Wed 17 Mar 2010
The Name White-Label Came from White-Label Picture on the Packaging
Posted by admin under Products & More , It's Your BusinessSome websites provides white labels to successful brands to enable them concentrate on services
The name comes from the image of a white label made on the package wherein the marketer can put its trade dress. The origin dates back to vinyl records. At that time, DJs used to take out the label from a known record, concealing the actual source of that record from other DJs. As a result of this, white label record surfaced.
Generic electronic products produced in bulk, like TVs and DVD players, generally use white label production. A number of companies keep a sub-brand for their products and these brands are particularly used by them. For example, you can sell a DVD player model-A from brand-A, which is also sold as model-B by brand-B.

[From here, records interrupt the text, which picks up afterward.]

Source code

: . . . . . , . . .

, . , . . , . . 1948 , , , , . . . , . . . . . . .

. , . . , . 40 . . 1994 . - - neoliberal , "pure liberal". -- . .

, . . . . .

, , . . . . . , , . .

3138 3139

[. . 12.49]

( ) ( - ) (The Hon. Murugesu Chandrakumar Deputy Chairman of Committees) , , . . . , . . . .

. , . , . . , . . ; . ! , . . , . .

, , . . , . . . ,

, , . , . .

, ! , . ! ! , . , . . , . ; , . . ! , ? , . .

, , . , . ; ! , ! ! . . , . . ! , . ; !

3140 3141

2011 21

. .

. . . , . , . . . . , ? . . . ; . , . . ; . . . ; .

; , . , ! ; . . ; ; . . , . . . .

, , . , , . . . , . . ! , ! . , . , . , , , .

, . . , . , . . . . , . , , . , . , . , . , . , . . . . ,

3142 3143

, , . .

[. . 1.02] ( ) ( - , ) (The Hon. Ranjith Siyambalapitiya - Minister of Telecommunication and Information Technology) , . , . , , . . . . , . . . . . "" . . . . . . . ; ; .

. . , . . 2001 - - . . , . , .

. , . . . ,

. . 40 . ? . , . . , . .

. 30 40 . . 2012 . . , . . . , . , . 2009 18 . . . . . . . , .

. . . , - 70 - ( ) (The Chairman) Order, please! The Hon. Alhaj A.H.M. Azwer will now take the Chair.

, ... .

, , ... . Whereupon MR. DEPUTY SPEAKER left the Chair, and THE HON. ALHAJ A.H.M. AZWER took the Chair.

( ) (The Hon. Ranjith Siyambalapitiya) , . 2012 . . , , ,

Moreover, certain websites adopt white labels for facilitating a popular brand to provide a service, that too without investing in developing infrastructure and technology itself. To illustrate, until recently, Waterstones website was run by Amazon.co.uk, and LoveFilm run the DVD Rental services of TESCO. A majority of store brand or supermarket private brand products are offered by companies which change only the labels of the products and then sell them to various supermarkets. Moreover, some manufacturers produce inexpensive or low-cost generic brand labels but they put the name of product, like Cola.
Sometimes, large banks take the responsibility of running smaller banks’ credit-card operations. The bigger bank charges fee from the smaller one to issue and process the credit cards as white label cards. This, in turn, enables smaller banks to brand credit-cards as their own without any need to make any considerable infrastructure investment, which would otherwise lead to excessive overhead.